Erik Varden (1974) è un monaco e vescovo cistercense norvegese. Ho preso L’esplosione della solitudine. Sulla memoria cristiana (Fonte, 2021). Uno scritto che è, allo stesso tempo, meditazione spirituale e riflessione intellettuale, pensato per essere letto al rallentatore. In ogni capitolo vengono alla luce citazioni bibliche e testi letterari e spirituali che illuminano i temi scelti dall’autore: ricordati che sei polvere, ricordati che sei stato schiavo in Egitto, ricordati della moglie di Lot, fai questo in memoria di me, Sii attenti a non dimenticare il Signore. Bastano questi titoli per realizzare il ritornello del libro: la memoria.
La vicinanza del Mercoledì delle Ceneri corrisponde al primo capitolo del libro: ricordati che sei polvere. “Allora il Signore Dio formò l’uomo dalla polvere della terra (adamah in ebraico); Soffiò nelle loro narici il soffio della vita (spiraculum vitae) e l’uomo divenne un essere vivente”. Gen. 2, 7. «Le parole», dice Varden, «che Dio pronunciò dopo la caduta, ripetute il Mercoledì delle Ceneri, restituiscono semplicemente alla verità coloro che si sono arresi a una momentanea amnesia. Dire che Adamo tornerà a el-hadamah, sulla terra, equivale a dire: ricordati cosa sei, da dove vieni» (p. 24). Una chiamata all’umiltà fin dall’inizio della creazione per liberarci dall’inclinazione ad apparire più di quello che siamo, riscattandoci dalla «nostra illusoria autoesaltazione» (cfr p. 26). Lo spirito di vita che Dio ci dona è un puro dono. Dobbiamo mantenere presente questa dotazione di vita spirituale a sua immagine e somiglianza affinché i successi e le conquiste non ci facciano dimenticare da dove il Signore ci ha risuscitati.

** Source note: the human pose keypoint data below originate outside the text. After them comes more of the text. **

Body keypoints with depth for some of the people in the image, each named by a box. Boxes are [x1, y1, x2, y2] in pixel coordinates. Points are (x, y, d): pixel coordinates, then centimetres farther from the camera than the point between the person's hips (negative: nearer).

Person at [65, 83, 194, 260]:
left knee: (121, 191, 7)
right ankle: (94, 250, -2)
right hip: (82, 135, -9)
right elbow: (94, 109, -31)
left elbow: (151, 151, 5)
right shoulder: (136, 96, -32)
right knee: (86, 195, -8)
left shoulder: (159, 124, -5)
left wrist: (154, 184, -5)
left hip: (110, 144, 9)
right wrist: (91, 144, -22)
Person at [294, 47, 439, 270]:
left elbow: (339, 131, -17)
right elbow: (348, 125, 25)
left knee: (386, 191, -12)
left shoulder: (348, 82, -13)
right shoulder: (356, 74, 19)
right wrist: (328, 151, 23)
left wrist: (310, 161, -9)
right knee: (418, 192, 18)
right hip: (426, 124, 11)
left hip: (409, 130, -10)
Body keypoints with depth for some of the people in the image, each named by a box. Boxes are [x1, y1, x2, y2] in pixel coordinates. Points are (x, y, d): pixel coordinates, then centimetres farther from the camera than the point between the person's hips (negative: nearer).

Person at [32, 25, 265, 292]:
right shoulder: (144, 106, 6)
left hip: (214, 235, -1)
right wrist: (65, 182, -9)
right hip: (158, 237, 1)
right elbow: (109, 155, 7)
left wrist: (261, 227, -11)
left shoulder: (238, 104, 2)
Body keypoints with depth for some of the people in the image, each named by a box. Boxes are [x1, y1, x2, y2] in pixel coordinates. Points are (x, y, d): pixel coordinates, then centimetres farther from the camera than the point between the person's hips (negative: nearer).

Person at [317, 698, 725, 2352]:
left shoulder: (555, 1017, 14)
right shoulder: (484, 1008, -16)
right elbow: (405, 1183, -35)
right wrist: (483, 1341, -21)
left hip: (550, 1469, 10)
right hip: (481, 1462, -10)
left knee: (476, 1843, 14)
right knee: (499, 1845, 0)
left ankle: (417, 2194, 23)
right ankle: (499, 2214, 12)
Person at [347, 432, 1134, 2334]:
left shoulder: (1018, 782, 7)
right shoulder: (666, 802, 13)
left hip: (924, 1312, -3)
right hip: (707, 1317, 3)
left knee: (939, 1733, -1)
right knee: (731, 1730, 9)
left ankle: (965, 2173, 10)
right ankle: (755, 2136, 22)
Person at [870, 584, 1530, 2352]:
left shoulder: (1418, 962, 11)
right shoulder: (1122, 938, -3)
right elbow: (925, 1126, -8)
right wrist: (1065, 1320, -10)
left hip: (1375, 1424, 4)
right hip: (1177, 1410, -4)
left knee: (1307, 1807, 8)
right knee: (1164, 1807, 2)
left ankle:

Cercare di vivere secondo la vocazione cristiana comporta solitamente una conversione: cercare di lasciare che l’uomo vecchio imiti la vita del Maestro. Siamo consapevoli degli attaccamenti del nostro cuore, non sempre ancorato ai beni che ci perfezionano. Cerchiamo di sbarazzarci dei cattivi attaccamenti, ma, in più di un’occasione, si attivano di nuovo, richiedendo la nostra attenzione e il nostro desiderio. Li guardiamo e i nostri cuori cadono in quegli attaccamenti insidiosi. Un brutto passo che ferma la crescita spirituale, trasformandoci in statue di sale come accadde alla moglie di Lot. Non è certo la fine, perché l’immagine di Dio impressa nella nostra anima ci permette di distaccarci nuovamente e di recuperare la nostra vita spirituale paralizzata. Liberarsi di quei cattivi desideri non è una volta e per sempre. Dobbiamo ricordare, con Giobbe, che la vita umana è una lotta continua per diventare la nostra versione migliore. «È ciò che i greci chiamavano l’ascetismo, l’esercizio atletico dello spirito» (p. 137).
Tra i tanti testi e testimonianze che Varden cita, raccolgo questa di Maïti Gertanner, eroina della Resistenza francese. È stata sottoposta a dure torture che hanno troncato il suo virtuosismo al pianoforte oltre a renderla fisicamente invalida: “la sofferenza, per me, non era uno stato transitorio, ma un modo di essere”. Tuttavia, nonostante questi limiti non voluti, nasce in lei una certezza: “non doveva avere nostalgia di ciò che era stato o di ciò che avrebbe potuto essere. Invece dovevo amare ciò che era e cercare ciò che avrei dovuto essere”. Dopo alcuni anni, il suo torturatore – un medico nazista – venne a cercarla per chiederle perdono e lei racconta che fu nella preghiera che trovò la forza di perdonare il suo torturatore: «perdonarlo mi ha liberata» (cfr pp. 108-110).
Amare e perdonare sono parole grandi, perché toccano le vibrazioni più sensibili della nostra condizione umana, realtà che i cristiani vivranno nel prossimo tempo di Quaresima. Amore di Gesù Cristo che dona la sua Vita per noi, chiedendo al Padre suo di perdonarci perché non sappiamo quello che facciamo.